*Work required*:
Because the images are not wanted, restate every line below word for word without them.

Saved data entries:
::::::::
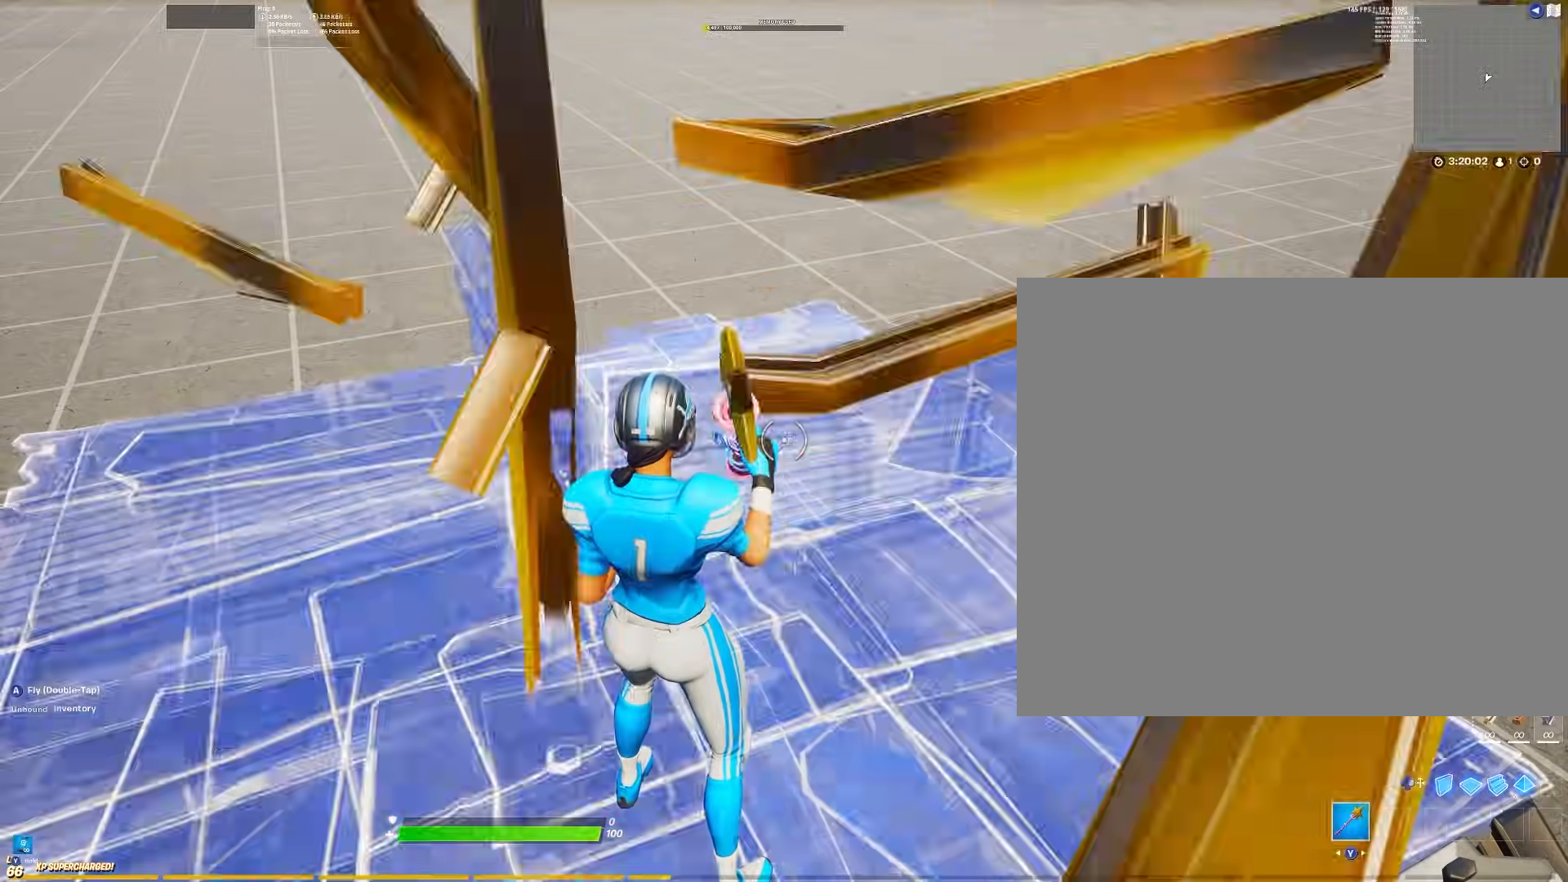
{"buttons": ["B", "Y"], "left_stick": "center", "right_stick": "center", "events": [[50, "B", "down"], [50, "Y", "down"], [100, "Y", "up"], [150, "B", "up"], [167, "B", "down"], [183, "Y", "down"], [233, "Y", "up"], [250, "B", "up"], [300, "B", "down"], [317, "Y", "down"], [383, "Y", "up"], [450, "Y", "down"]]}
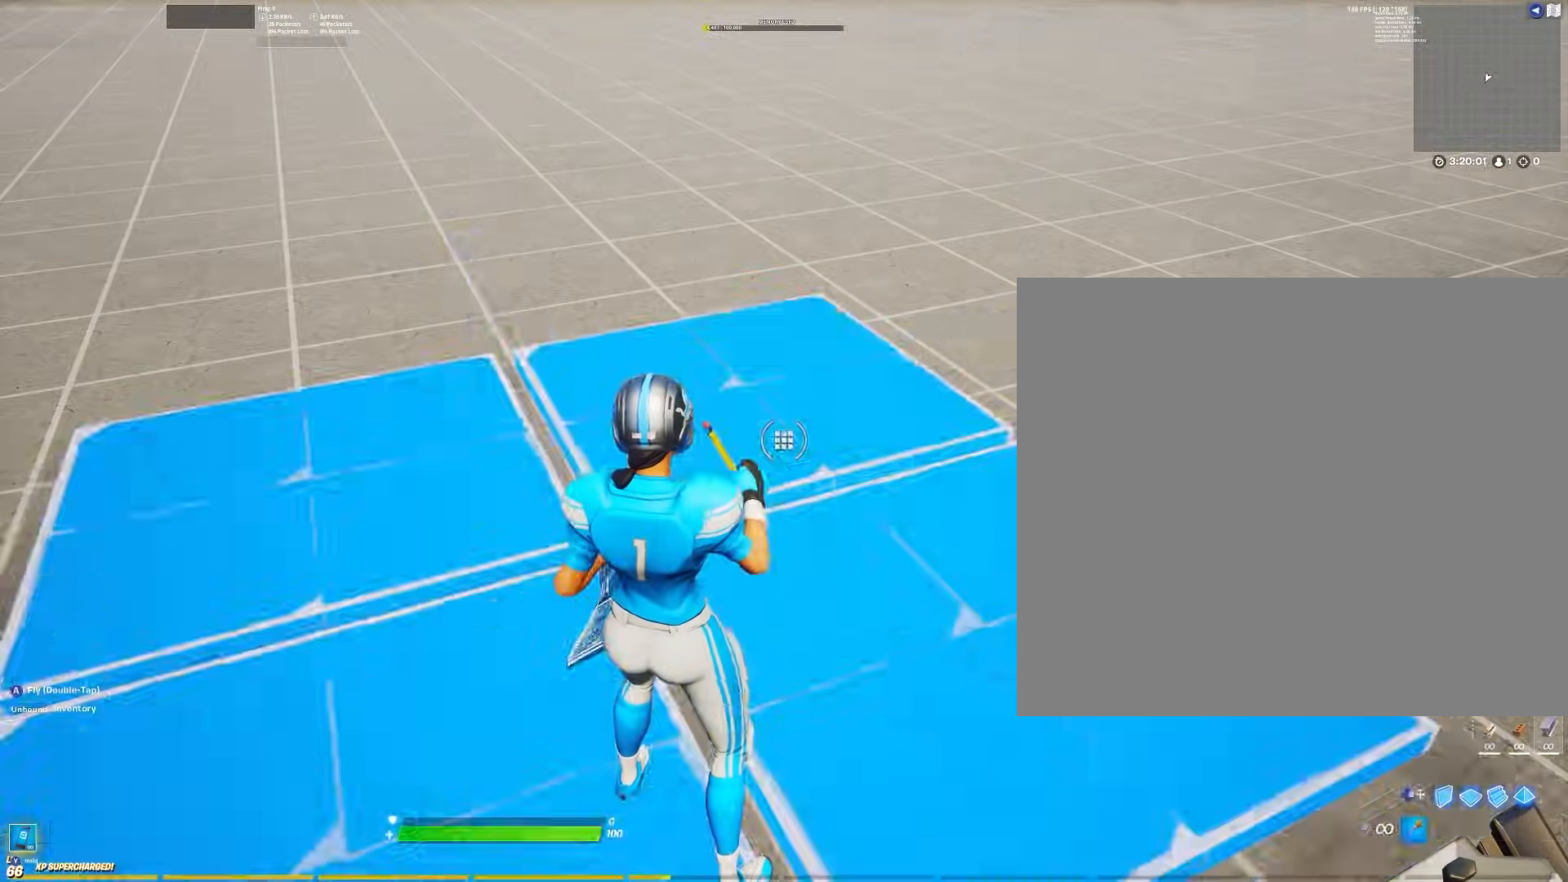
{"buttons": [], "left_stick": "center", "right_stick": "center", "events": [[33, "Y", "up"], [100, "Y", "down"], [167, "Y", "up"], [183, "B", "up"], [217, "B", "down"], [250, "Y", "down"], [300, "Y", "up"], [317, "B", "up"], [367, "B", "down"], [383, "Y", "down"], [433, "Y", "up"], [450, "B", "up"]]}
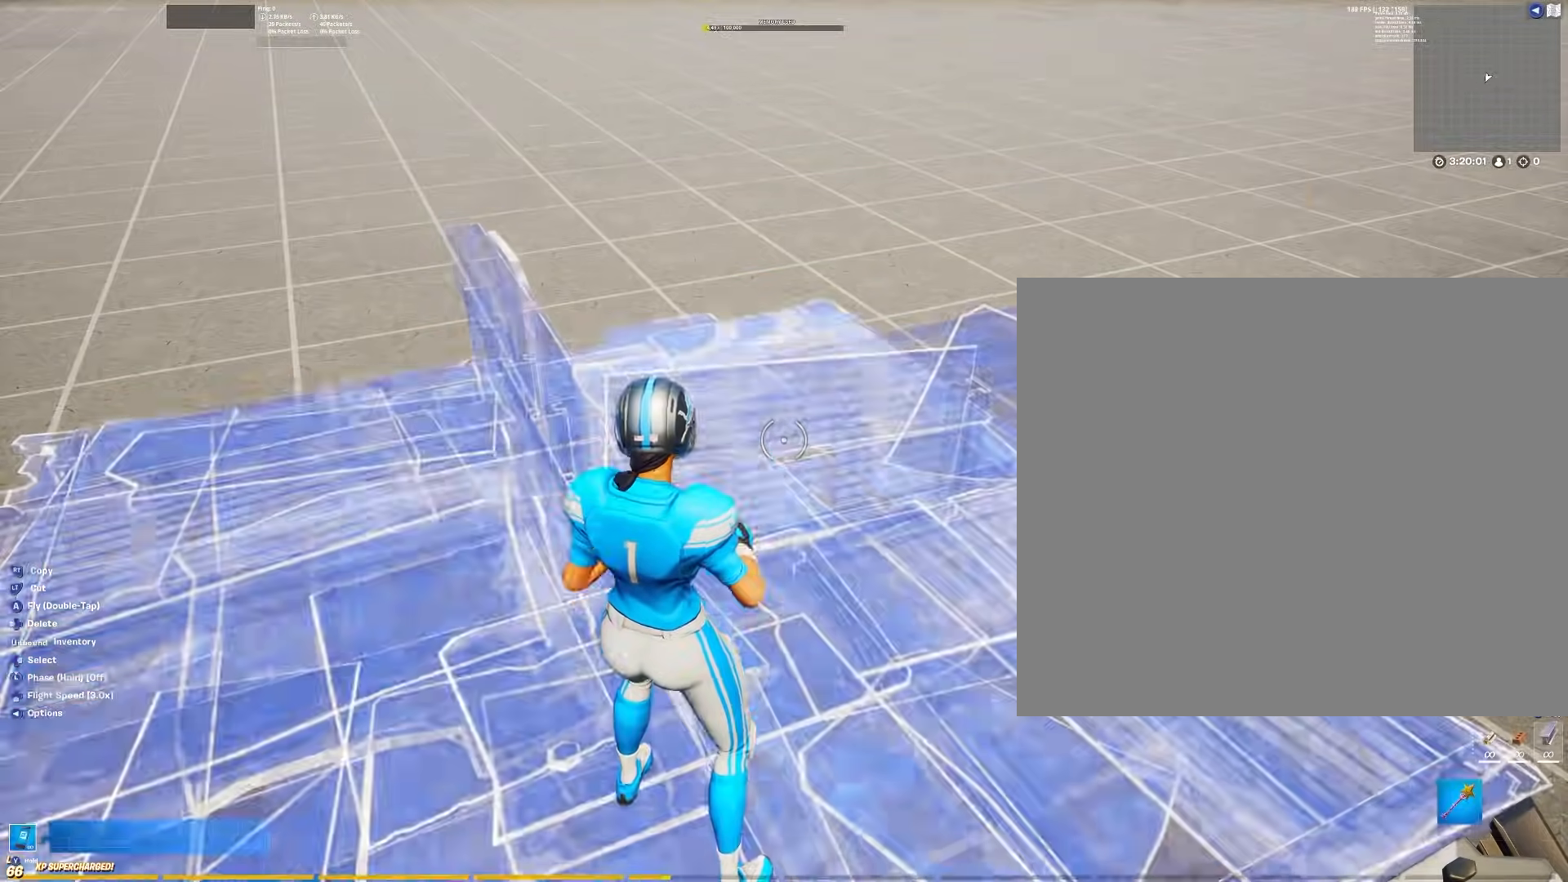
{"buttons": ["B"], "left_stick": "center", "right_stick": "center", "events": [[17, "B", "down"], [17, "Y", "down"], [67, "Y", "up"], [83, "B", "up"], [133, "B", "down"], [150, "Y", "down"], [200, "Y", "up"], [250, "B", "up"], [267, "B", "down"], [283, "Y", "down"], [333, "Y", "up"], [417, "Y", "down"], [467, "Y", "up"]]}
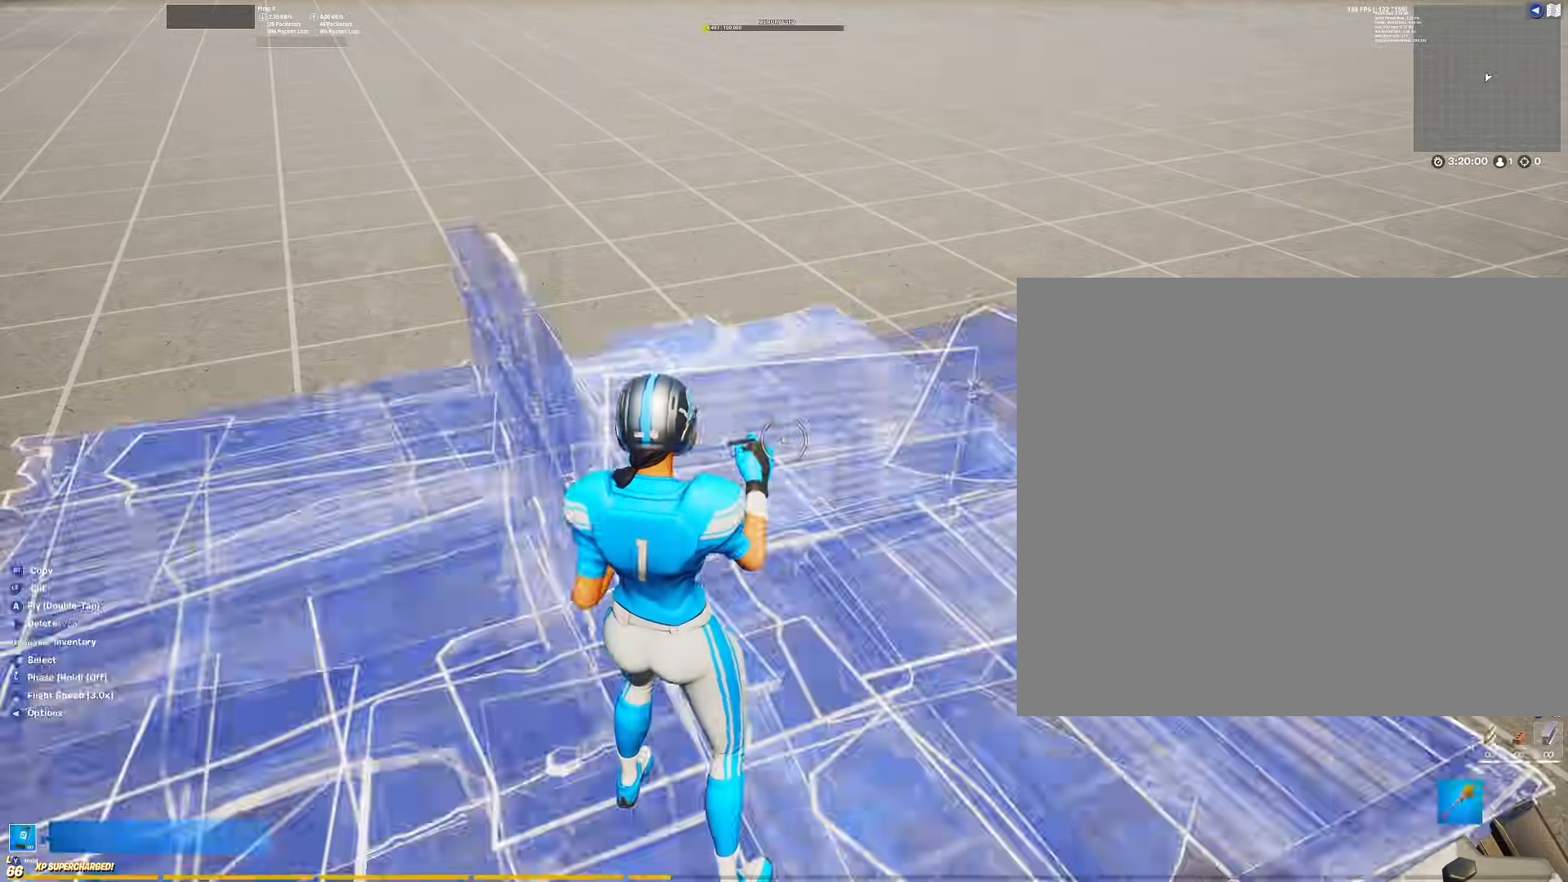
{"buttons": ["B", "Y"], "left_stick": "center", "right_stick": "center", "events": [[17, "B", "up"], [33, "B", "down"], [50, "Y", "down"], [100, "Y", "up"], [133, "B", "up"], [183, "B", "down"], [200, "Y", "down"], [250, "Y", "up"], [283, "B", "up"], [317, "B", "down"], [333, "Y", "down"], [383, "Y", "up"], [400, "B", "up"], [483, "B", "down"], [483, "Y", "down"]]}
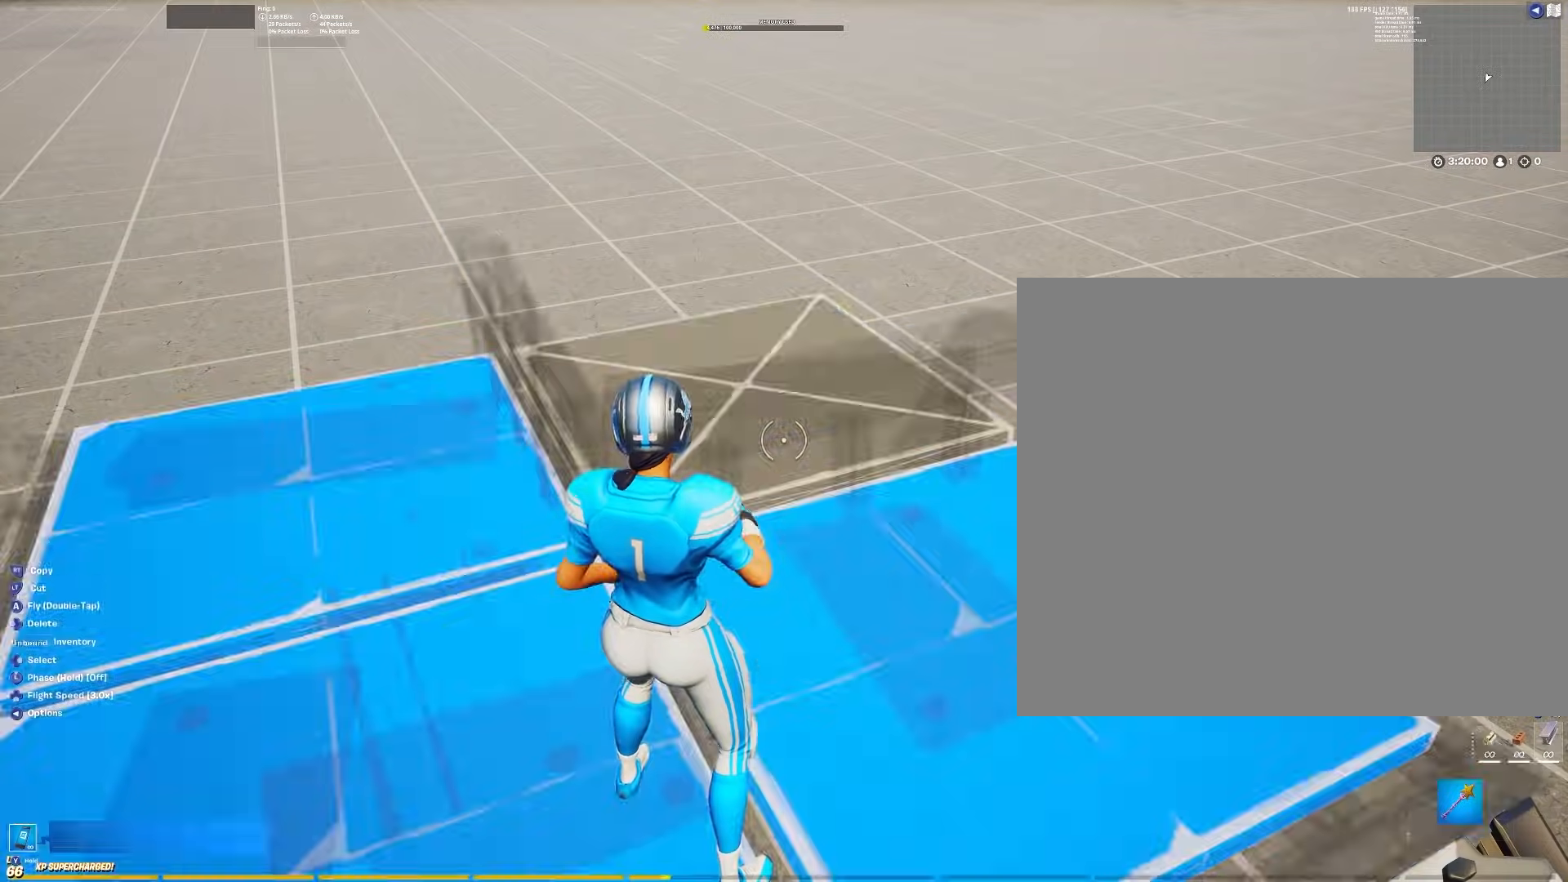
{"buttons": ["B"], "left_stick": "center", "right_stick": "center", "events": [[33, "Y", "up"], [50, "B", "up"], [117, "B", "down"], [117, "Y", "down"], [183, "Y", "up"], [250, "Y", "down"], [300, "Y", "up"], [367, "Y", "down"], [417, "Y", "up"], [467, "B", "up"], [500, "B", "down"]]}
::::::::
*The answer*:
{"buttons": ["B", "Y"], "left_stick": "center", "right_stick": "center", "events": [[50, "B", "down"], [50, "Y", "down"], [100, "Y", "up"], [150, "B", "up"], [167, "B", "down"], [183, "Y", "down"], [233, "Y", "up"], [250, "B", "up"], [300, "B", "down"], [317, "Y", "down"], [383, "Y", "up"], [450, "Y", "down"]]}
{"buttons": [], "left_stick": "center", "right_stick": "center", "events": [[33, "Y", "up"], [100, "Y", "down"], [167, "Y", "up"], [183, "B", "up"], [217, "B", "down"], [250, "Y", "down"], [300, "Y", "up"], [317, "B", "up"], [367, "B", "down"], [383, "Y", "down"], [433, "Y", "up"], [450, "B", "up"]]}
{"buttons": ["B"], "left_stick": "center", "right_stick": "center", "events": [[17, "B", "down"], [17, "Y", "down"], [67, "Y", "up"], [83, "B", "up"], [133, "B", "down"], [150, "Y", "down"], [200, "Y", "up"], [250, "B", "up"], [267, "B", "down"], [283, "Y", "down"], [333, "Y", "up"], [417, "Y", "down"], [467, "Y", "up"]]}
{"buttons": ["B", "Y"], "left_stick": "center", "right_stick": "center", "events": [[17, "B", "up"], [33, "B", "down"], [50, "Y", "down"], [100, "Y", "up"], [133, "B", "up"], [183, "B", "down"], [200, "Y", "down"], [250, "Y", "up"], [283, "B", "up"], [317, "B", "down"], [333, "Y", "down"], [383, "Y", "up"], [400, "B", "up"], [483, "B", "down"], [483, "Y", "down"]]}
{"buttons": ["B"], "left_stick": "center", "right_stick": "center", "events": [[33, "Y", "up"], [50, "B", "up"], [117, "B", "down"], [117, "Y", "down"], [183, "Y", "up"], [250, "Y", "down"], [300, "Y", "up"], [367, "Y", "down"], [417, "Y", "up"], [467, "B", "up"], [500, "B", "down"]]}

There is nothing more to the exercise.